Task details:
In the interview about the 2020 Santa Rosa wildfires, condense the paragraph that begins "The closest the fires got" into a short bulleted list that keeps its main facts.

┌─ Excerpt provided

When fast-moving wildfires roared into parts of Santa Rosa, California, in late September 2020, residents and workers were asked to evacuate immediately.
This time the region was well prepared, as lessons had been learnt from the devastating firestorm that hit Santa Rosa in 2017, which killed dozens of people and destroyed thousands of homes.
The 2020 fires caused two weeks of mandatory evacuations in the region and it was almost a month before the fires were completely contained. Postmaster Roosevelt Sargent III from the Santa Rosa post office, which acted as a lifeline for many local residents, shares his story of the event.
How were you first made aware of the wildfires?
I was made aware via a Nixle alert about midnight the night the fire was approaching our area. A Nixle alert is an emergency system that sends messages to resident’s cells phones from the local fire and police departments. Another resource for fire alerts is the SoCo Emergency preparedness site, which monitors fires, provides live heat maps and gives updates to the communities. After that, I received calls from my supervisor and neighboring post offices about the growing fire and mandatory evacuation. The next morning I had a meeting with the USPS Emergency Preparedness Team to go over the logistics about how we were going to safely proceed with mail operations.
How did the wildfires impact the post office?
The closest the fires got to the Santa Rosa Post Office was about five miles away. One day the sun never came out in many parts of the bay area due to the smoke and ash in the air. It looked like nighttime all day. Also, there was longer than usual lines at our retail counters for customers picking up their mail that was on hold due to the fires. We also had to get extra equipment sent to our post office to store the mail that was not being delivered because of the fires.
How did the wildfires impact your day-to-day job?
The fires impacted mail operations in many ways. Even though there was a natural disaster happening all around us, everyone in the community still depended on USPS to provide a much-needed service and we are proud to be part of the fabric of the community. It’s been that way for 245 years. As the postmaster, I did not get a lot of sleep during these fires. I had letter carriers delivering mail and the wind could change at any moment, moving those fires in a different direction, possibly near our employees, putting them in harm’s way. I spent a lot of time monitoring the wildfires and working on a contingency plan if needed. The fires became the most important thing regarding how they could impact mail delivery operations.

└─
┌─ Supplied data

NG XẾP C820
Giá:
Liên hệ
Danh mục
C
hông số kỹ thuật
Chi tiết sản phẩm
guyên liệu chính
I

└─

Task answer:
- The fires came within about five miles of the Santa Rosa Post Office.
- Smoke and ash kept the sun from coming out in many parts of the bay area for one day, so it looked like nighttime all day.
- Retail counters had longer lines than usual as customers picked up mail held because of the fires.
- The post office needed extra equipment sent in to store mail that was not being delivered.